■見ごたえたっぷりだった両チームの攻撃サッカー

 さて、雨に見舞われてからはパスが思ったように回らなくなってしまったのは、試合を見る側としては非常に残念なことだった。速いテンポのパスを回して攻め合うスタイルの両チームの対決は、実に見ごたえのあるものだったからである。

 試合が途切れる時間が少なく、濃密な展開が続くこともパス・サッカーの良さである。激しい戦いを繰り広げたこの試合でも、前半の追加タイムは「飲水タイム」を含めて2分。選手交代が何度もあった後半でも追加タイムはやはり「飲水」を含めて4分だった。それだけ、ボールデッドの時間が少なく、攻防が繰り返されたことを意味する。

 さて、僕は「パス・サッカーというのはサッカーというスポーツの本質だ」と思っているのだが、どうもこのあたりが若い方々には分かっていただけないようにも感じている。

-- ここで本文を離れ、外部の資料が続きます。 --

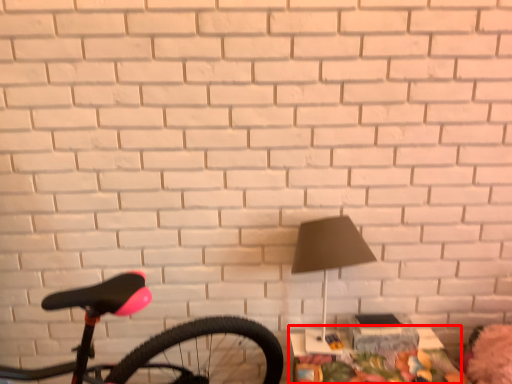
Question: Considering the relative positions of table (annotated by the red box) and lamp in the image provided, where is table (annotated by the red box) located with respect to the staircase?

Choices:
 (A) right
 (B) left

Answer: (A)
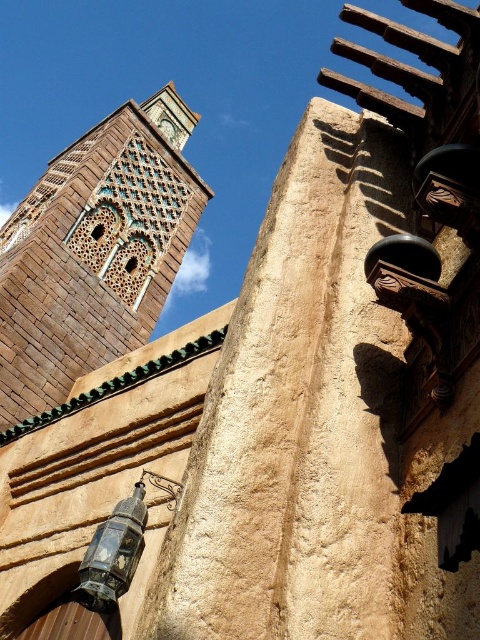
Consider the image. Measure the distance from brown textured stone tower at upper left to matte black lantern at lower left.

A distance of 43.79 meters exists between brown textured stone tower at upper left and matte black lantern at lower left.

Is point (169, 236) positioned after point (93, 573)?

Yes, point (169, 236) is farther from viewer.

Where is `brown textured stone tower at upper left`? Image resolution: width=480 pixels, height=640 pixels. brown textured stone tower at upper left is located at coordinates (94, 252).

Which of these two, matte black lantern at lower left or green stone clock at upper center, stands shorter?

Standing shorter between the two is green stone clock at upper center.

Can you confirm if matte black lantern at lower left is positioned below green stone clock at upper center?

Yes.

Measure the distance between point (99, 586) and camera.

Point (99, 586) and camera are 87.25 feet apart from each other.

Find the location of `matte black lantern at lower left`. matte black lantern at lower left is located at coordinates (119, 547).

Is point (144, 196) farther from camera compared to point (173, 124)?

No, (144, 196) is in front of (173, 124).

Who is more forward, (153, 131) or (164, 118)?

Point (153, 131) is more forward.

Where is `brown textured stone tower at upper left`? brown textured stone tower at upper left is located at coordinates (94, 252).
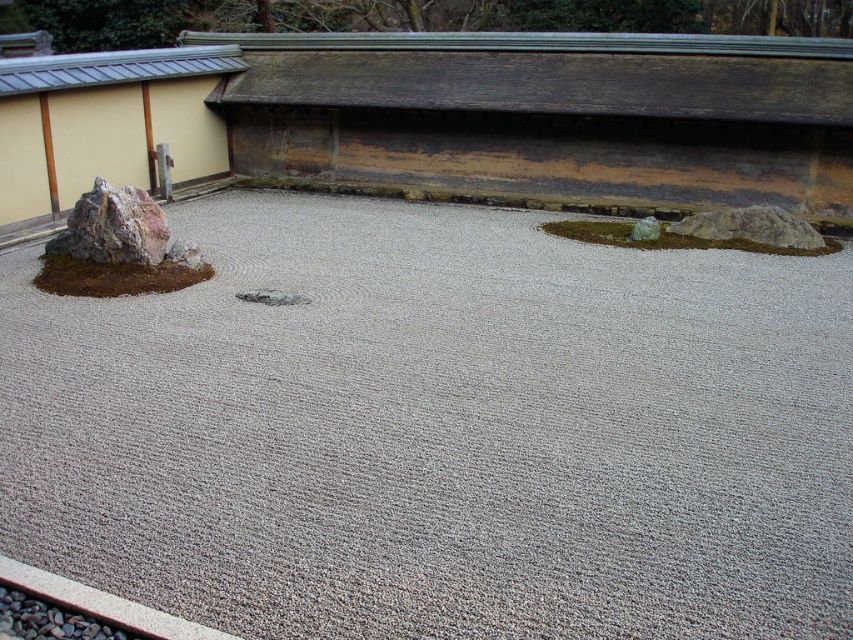
You are a gardener who wants to place a new decorative item in the Japanese rock garden. The item is 10 cm tall. You have two options for placement locations based on the existing elements. The first option is near the gray gravel at center, and the second option is near the gray rough rock at right. Which location would allow the item to be visible above the existing elements?

The gray gravel at center is taller than the gray rough rock at right. Therefore, placing the item near the gray rough rock at right would allow it to be visible above the existing elements since it is shorter than the gravel.

You are a gardener who wants to place a small decorative stone in the Japanese rock garden. The garden has gray gravel at center. According to the garden design principles, you should place the stone in an area that is not already occupied by the gravel. Where would you place the stone?

Since the gray gravel at center is located at point (439, 429), you should place the stone in an area not occupied by the gravel, such as near the edges or other features like the mossy area or the large rock in the upper left corner.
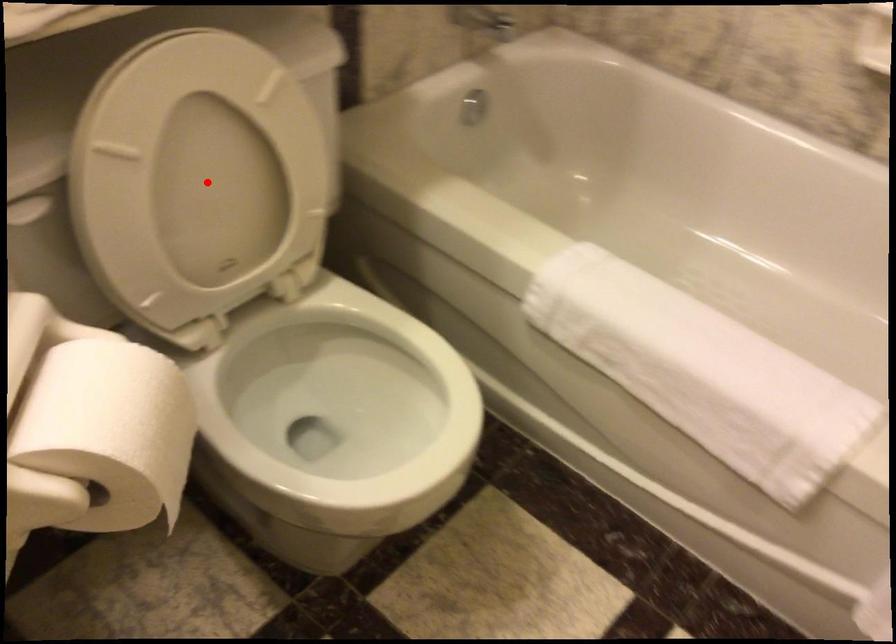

「『個の力』を上げることこそがサッカーの王道であり、『パス・サッカー』というのはそこからの逃避である」と、そんな風に思われているフシもある。田嶋幸三会長が「Japan’s way」などという奇妙な言葉を持ち出して、日本協会の取り組みをアピールしようとしたことも変に誤解を与える理由だったのかもしれない。

 だが、「パス・サッカー」というのは何も田嶋執行部なり、今の日本協会技術委員会が作り出したものではなく、非常に古い歴史を持つものだ。今から150年ほど前にサッカーという新しい競技が誕生した直後に生まれた新しい大きなトレンドなのだ。